Task
Once the pictures are set aside, repeat all of the data below exactly.

Document version comparisons
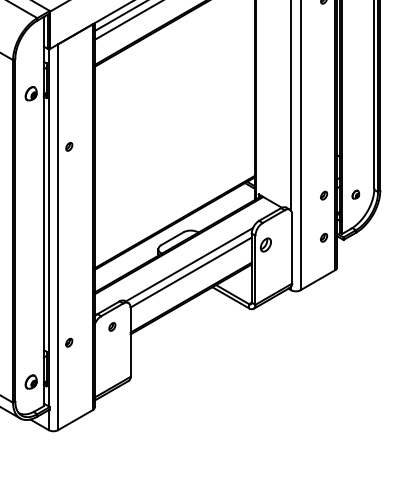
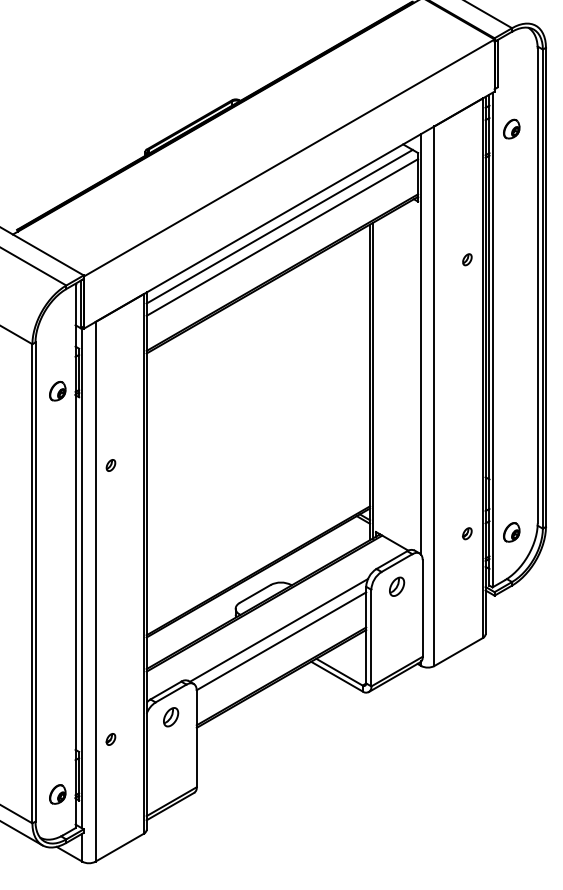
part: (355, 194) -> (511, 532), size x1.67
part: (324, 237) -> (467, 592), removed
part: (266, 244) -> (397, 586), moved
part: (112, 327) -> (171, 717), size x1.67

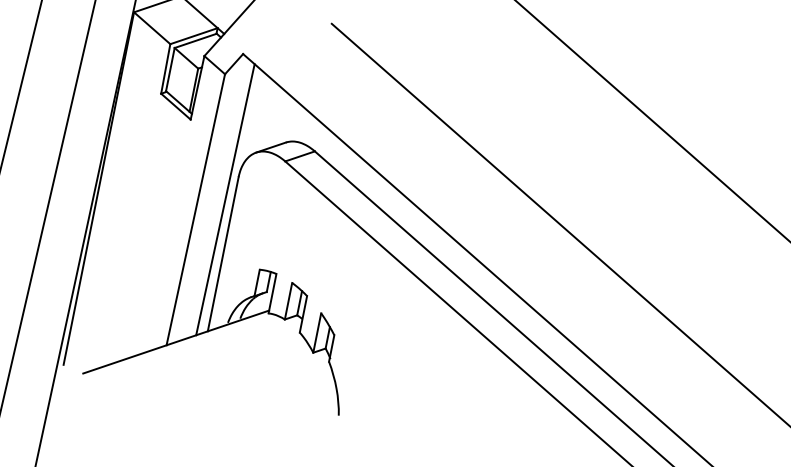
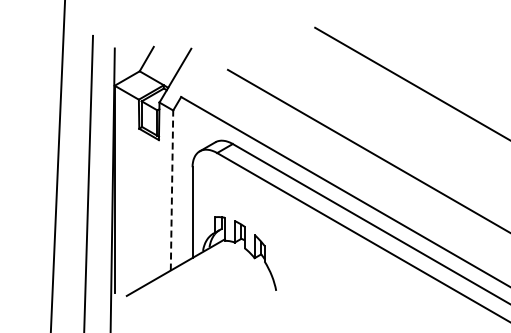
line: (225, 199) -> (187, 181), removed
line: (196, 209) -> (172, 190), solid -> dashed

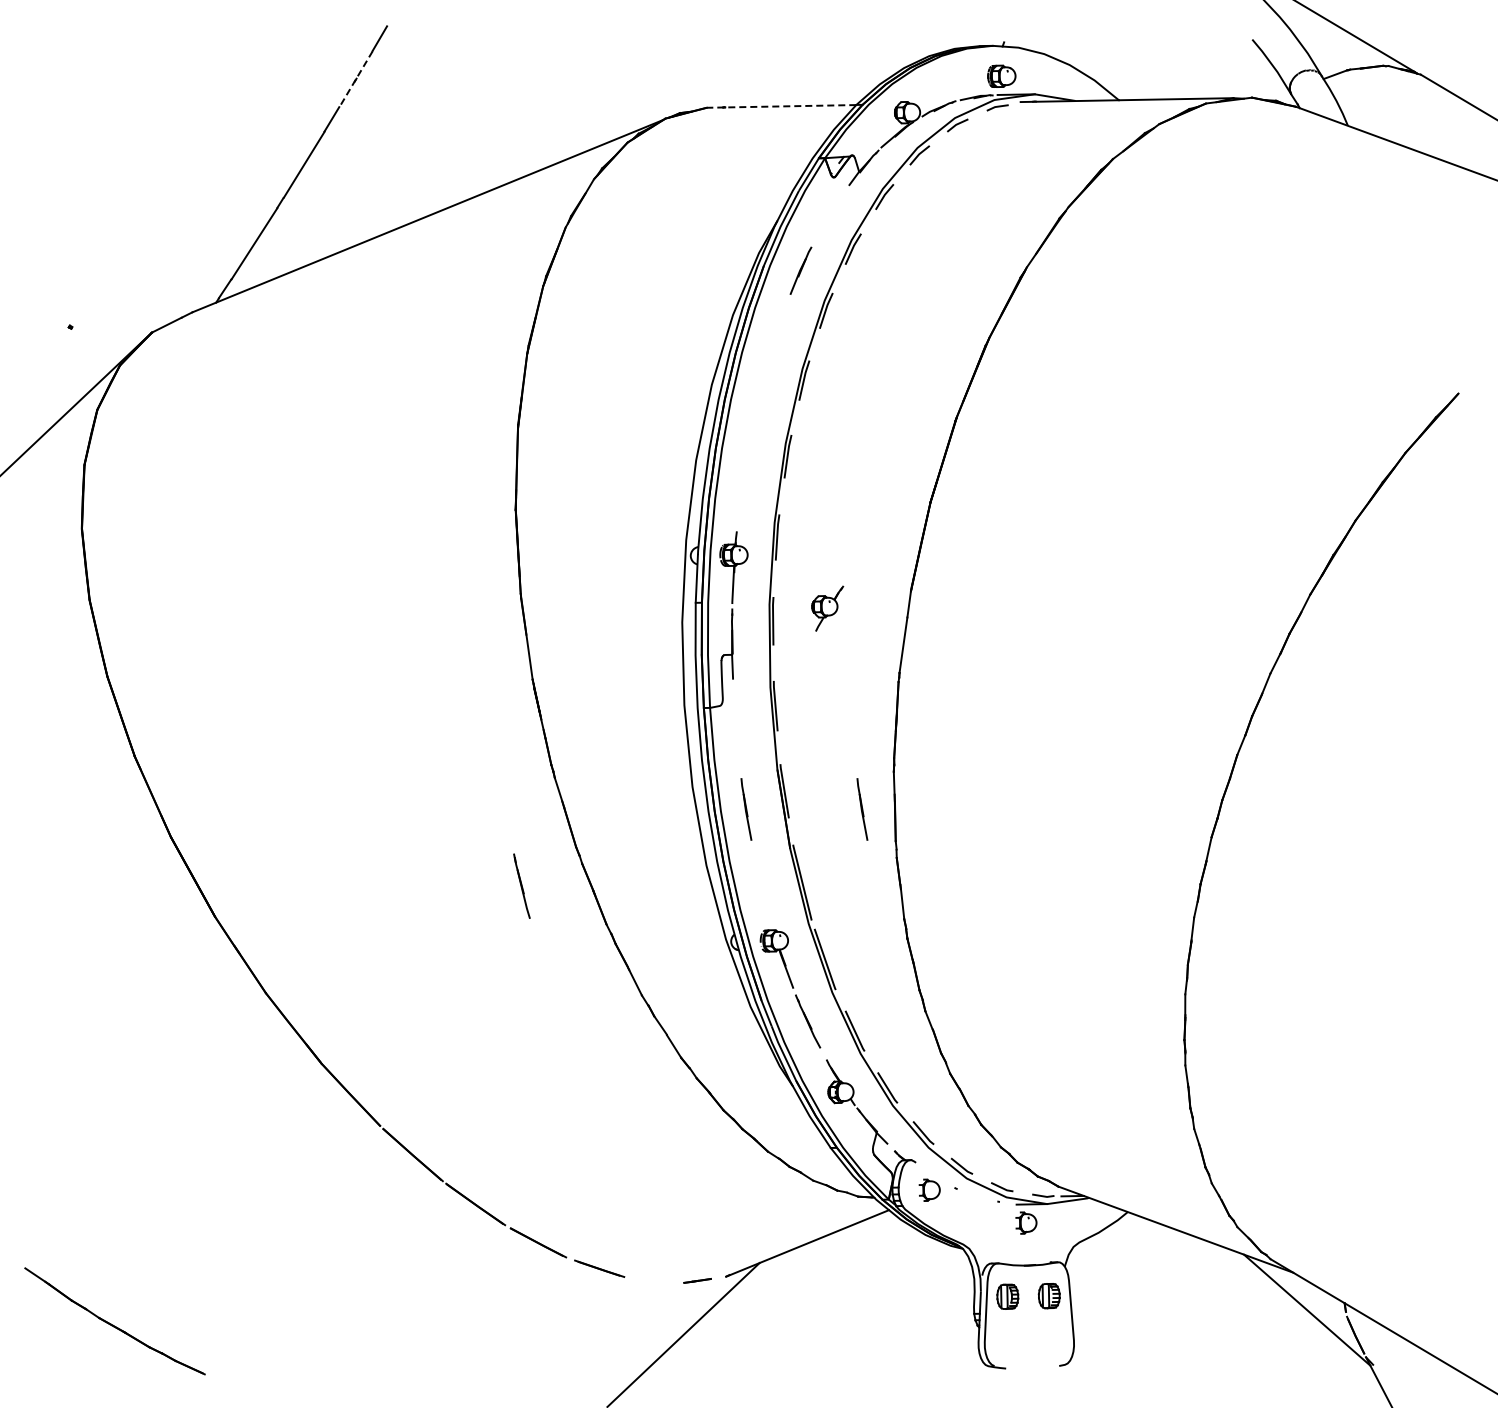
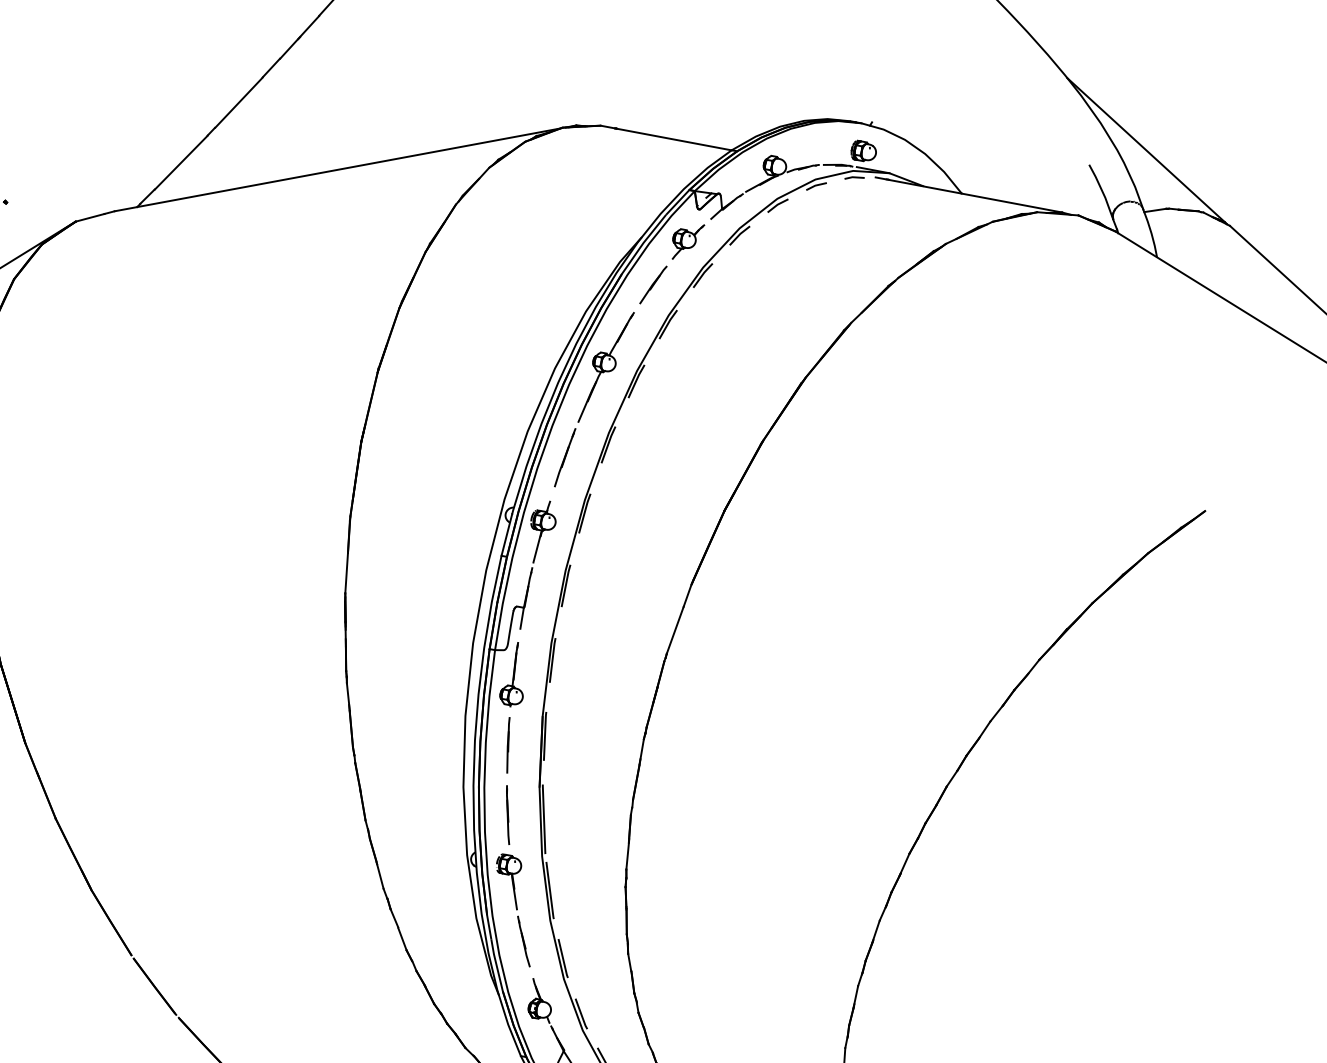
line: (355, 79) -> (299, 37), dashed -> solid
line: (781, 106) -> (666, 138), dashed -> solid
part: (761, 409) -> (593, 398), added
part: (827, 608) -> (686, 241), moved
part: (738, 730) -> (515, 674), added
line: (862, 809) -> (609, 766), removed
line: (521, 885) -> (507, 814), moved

Result for this task
part: (355, 194) -> (511, 532), size x1.67
part: (324, 237) -> (467, 592), removed
part: (266, 244) -> (397, 586), moved
part: (112, 327) -> (171, 717), size x1.67

line: (225, 199) -> (187, 181), removed
line: (196, 209) -> (172, 190), solid -> dashed

line: (355, 79) -> (299, 37), dashed -> solid
line: (781, 106) -> (666, 138), dashed -> solid
part: (761, 409) -> (593, 398), added
part: (827, 608) -> (686, 241), moved
part: (738, 730) -> (515, 674), added
line: (862, 809) -> (609, 766), removed
line: (521, 885) -> (507, 814), moved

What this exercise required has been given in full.